The awards from UNETCHAC, a multidisciplinary network consisting of over 40 universities including the University of Luxembourg, will allow recipients to participate in an internship at the International Criminal Court or provide scholarships to continue their education. This year’s awardees came from Iraq, India and the Democratic Republic of the Congo.
Change is not a formula
“We need to transform behaviour,” Gamba declared at the end of her speech. But how can this be done? Change is not a formula, said Gamba. It can happen in different ways. Sometimes it’s at an individual level: it’s a person who “comes to the right position at the right time in the right place and has the right idea.” Other times it’s a question of persuasion. But changing behaviour isn’t done through threats, said Gamba. “Changing your behaviour is when you change the mindset.”
“I think you must not ever forget that humour is a tool. And it is sometimes the one tool that will allow you to reach people that otherwise you would never reach,” Gamba added. “So never forget your sense of humour--it might actually save the day.”

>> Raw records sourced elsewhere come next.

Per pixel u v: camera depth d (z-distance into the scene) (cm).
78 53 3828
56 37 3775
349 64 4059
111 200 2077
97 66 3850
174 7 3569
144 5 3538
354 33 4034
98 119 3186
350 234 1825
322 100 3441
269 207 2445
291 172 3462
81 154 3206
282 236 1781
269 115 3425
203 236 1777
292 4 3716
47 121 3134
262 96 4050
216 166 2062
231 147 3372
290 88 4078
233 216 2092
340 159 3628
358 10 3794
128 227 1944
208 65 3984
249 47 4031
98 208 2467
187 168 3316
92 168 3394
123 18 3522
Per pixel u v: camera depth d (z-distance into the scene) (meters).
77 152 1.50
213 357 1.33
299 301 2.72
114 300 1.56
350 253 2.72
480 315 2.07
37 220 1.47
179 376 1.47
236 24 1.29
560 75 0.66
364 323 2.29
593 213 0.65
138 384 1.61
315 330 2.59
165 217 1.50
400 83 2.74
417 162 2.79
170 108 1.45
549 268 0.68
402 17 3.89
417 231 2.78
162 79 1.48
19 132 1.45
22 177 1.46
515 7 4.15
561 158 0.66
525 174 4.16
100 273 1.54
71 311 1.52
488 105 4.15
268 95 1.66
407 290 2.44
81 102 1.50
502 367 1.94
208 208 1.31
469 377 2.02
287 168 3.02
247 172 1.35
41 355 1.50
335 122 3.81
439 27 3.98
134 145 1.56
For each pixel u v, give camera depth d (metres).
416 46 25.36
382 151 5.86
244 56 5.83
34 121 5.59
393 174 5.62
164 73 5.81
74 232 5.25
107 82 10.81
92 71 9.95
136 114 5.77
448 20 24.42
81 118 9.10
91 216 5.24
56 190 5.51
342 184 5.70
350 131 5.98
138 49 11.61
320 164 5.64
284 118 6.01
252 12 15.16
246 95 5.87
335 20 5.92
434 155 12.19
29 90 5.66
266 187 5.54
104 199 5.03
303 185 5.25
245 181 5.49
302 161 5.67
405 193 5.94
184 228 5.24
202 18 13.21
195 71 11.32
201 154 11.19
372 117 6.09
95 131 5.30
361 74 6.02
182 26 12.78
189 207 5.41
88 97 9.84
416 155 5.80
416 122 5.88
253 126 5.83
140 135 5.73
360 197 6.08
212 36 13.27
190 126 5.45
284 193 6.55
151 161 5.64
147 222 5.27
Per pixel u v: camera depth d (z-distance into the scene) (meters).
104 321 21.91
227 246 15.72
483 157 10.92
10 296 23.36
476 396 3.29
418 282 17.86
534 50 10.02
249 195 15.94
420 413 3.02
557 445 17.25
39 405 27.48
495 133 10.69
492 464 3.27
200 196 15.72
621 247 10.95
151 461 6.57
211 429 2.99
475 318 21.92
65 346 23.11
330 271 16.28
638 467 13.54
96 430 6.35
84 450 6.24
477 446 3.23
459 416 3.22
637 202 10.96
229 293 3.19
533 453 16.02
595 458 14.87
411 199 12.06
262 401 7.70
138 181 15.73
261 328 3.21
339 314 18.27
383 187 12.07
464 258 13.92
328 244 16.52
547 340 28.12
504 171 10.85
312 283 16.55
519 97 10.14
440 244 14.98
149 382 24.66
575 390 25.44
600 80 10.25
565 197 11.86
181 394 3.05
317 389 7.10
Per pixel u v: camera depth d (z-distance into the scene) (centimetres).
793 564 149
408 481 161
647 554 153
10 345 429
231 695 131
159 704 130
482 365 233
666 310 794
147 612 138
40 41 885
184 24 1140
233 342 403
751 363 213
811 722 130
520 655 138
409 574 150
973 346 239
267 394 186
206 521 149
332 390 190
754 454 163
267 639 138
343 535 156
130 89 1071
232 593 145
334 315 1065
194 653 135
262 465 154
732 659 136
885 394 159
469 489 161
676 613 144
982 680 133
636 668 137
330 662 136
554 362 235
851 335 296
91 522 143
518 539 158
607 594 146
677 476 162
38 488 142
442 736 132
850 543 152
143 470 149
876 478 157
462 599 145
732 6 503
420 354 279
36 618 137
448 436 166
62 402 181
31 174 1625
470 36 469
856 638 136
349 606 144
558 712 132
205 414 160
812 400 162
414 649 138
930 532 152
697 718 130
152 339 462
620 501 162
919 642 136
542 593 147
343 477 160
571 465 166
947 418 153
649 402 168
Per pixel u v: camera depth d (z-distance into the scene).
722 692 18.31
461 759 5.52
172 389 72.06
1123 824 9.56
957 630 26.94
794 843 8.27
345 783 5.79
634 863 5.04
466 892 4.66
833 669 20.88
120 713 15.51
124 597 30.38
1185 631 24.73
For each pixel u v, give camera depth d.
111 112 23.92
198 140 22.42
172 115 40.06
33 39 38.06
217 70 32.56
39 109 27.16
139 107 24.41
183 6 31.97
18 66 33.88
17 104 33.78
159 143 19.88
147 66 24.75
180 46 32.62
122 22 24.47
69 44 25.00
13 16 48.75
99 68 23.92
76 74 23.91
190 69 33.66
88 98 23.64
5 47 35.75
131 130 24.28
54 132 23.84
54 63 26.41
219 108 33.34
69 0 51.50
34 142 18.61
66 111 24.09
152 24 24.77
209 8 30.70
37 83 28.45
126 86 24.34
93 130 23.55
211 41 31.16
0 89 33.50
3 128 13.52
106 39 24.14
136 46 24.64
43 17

“Problems shouldn’t be invisible”
Gamba had two answers when asked about the most important actions that ordinary people could take to raise awareness of children in armed conflict. The first one was to become informed. “People must first understand the problem,” she said. Individuals don’t know they can change things if they aren’t aware of the issue. This is done by raising public awareness.
The second point was that each person, in their own community, must find ways to better protect children in their community. “By observing the community that you live in, you learn to detect people who need help.”
Walk the street with new eyes, she suggested. For example, if there’s a school that gives night classes, but you notice that there are no lights on the road, this could pose a potential danger, and you might need to contact the municipality to address this. Individuals are responsible for their communities. They need to understand the situation, then get involved. “Problems shouldn’t be invisible,” said Gamba.
Special round table on Ukraine
The conference also featured a special round table that focused on the presentation of the first and second reports of the OSCE Moscow Mechanism Mission on Ukraine. Professors from the universities of Graz, Perugia and Ljubljana, as well as a coordinator from the Centre for civic education “Almenda” in Kyiv participated in the discussion on the fact-finding missions conducted since Russia’s full-scale invasion of Ukraine earlier this year.
The reports highlighted the direct impact of Russian attacks on children like the Mariupol drama theatre attack, other forms of violence such as sexual abuse, displacement from their homes and forced adoption, as well as disruption of vital services such as food, water, healthcare or education.